### PROMPT
Where in the data below does the word "administrateurs" appear? Copy each line that holds it.
───── INFORMATION SHOWN
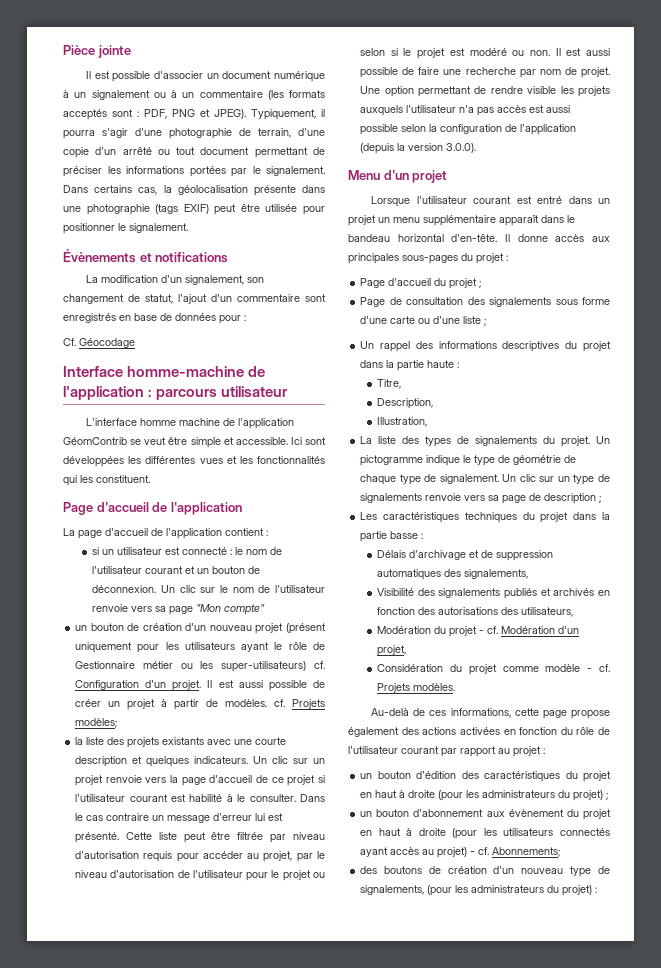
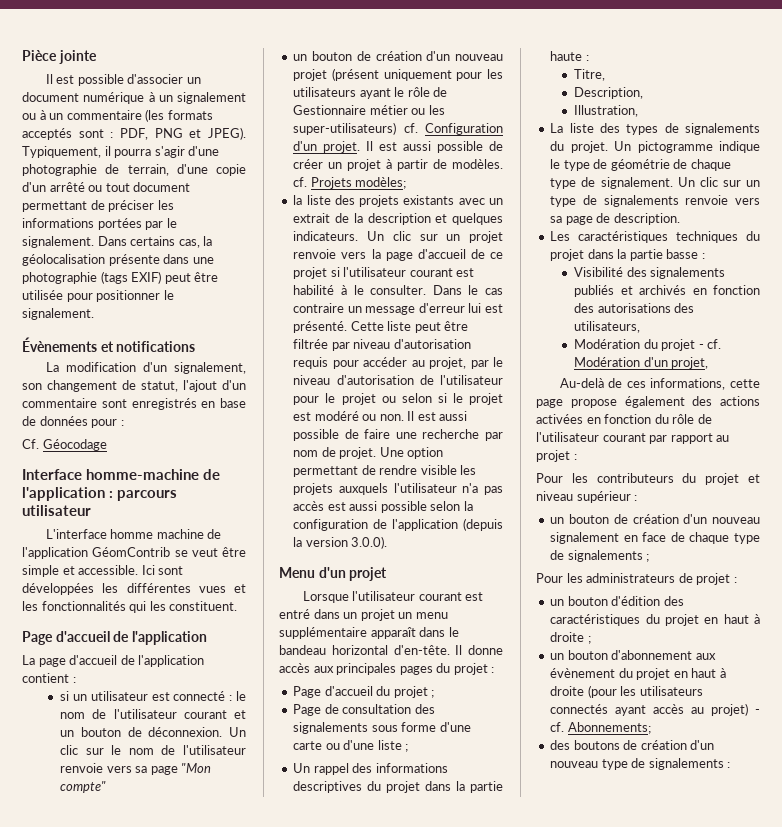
[234,737,287,745] une courte -> [489,198,503,205] [293,213,363,223] un extrait de la
[402,255,458,264] sous-pages -> [399,666,433,675] pages
[544,493,602,504] description ; -> [613,213,680,225] description.
[377,550,554,561] [377,569,529,580] // Délais d'archivage et de suppression automatiques des signalements, -> (705, 256) none
[377,664,610,675] [377,683,456,693] // Considération du projet comme modèle - cf. Projets modèles. -> (709, 363) none
(545, 751) none -> [536,473,760,485] [536,491,638,503] [550,514,760,524] [550,532,760,544] [550,550,650,562] [536,573,737,585] // Pour les contributeurs du projet et niveau supérieur : // un bouton de création d'un nouveau signalement en face de chaque type de signalements ; // Pour les administrateurs de projet :
[438,790,604,801] (pour les administrateurs du projet) -> (585, 637) none
[360,885,593,896] signalements, (pour les administrateurs du projet) -> [648,758,724,770] signalements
──────────
### ANSWER TO THE PROBLEM
(545, 751) none -> [536,473,760,485] [536,491,638,503] [550,514,760,524] [550,532,760,544] [550,550,650,562] [536,573,737,585] // Pour les contributeurs du projet et niveau supérieur : // un bouton de création d'un nouveau signalement en face de chaque type de signalements ; // Pour les administrateurs de projet :
[438,790,604,801] (pour les administrateurs du projet) -> (585, 637) none
[360,885,593,896] signalements, (pour les administrateurs du projet) -> [648,758,724,770] signalements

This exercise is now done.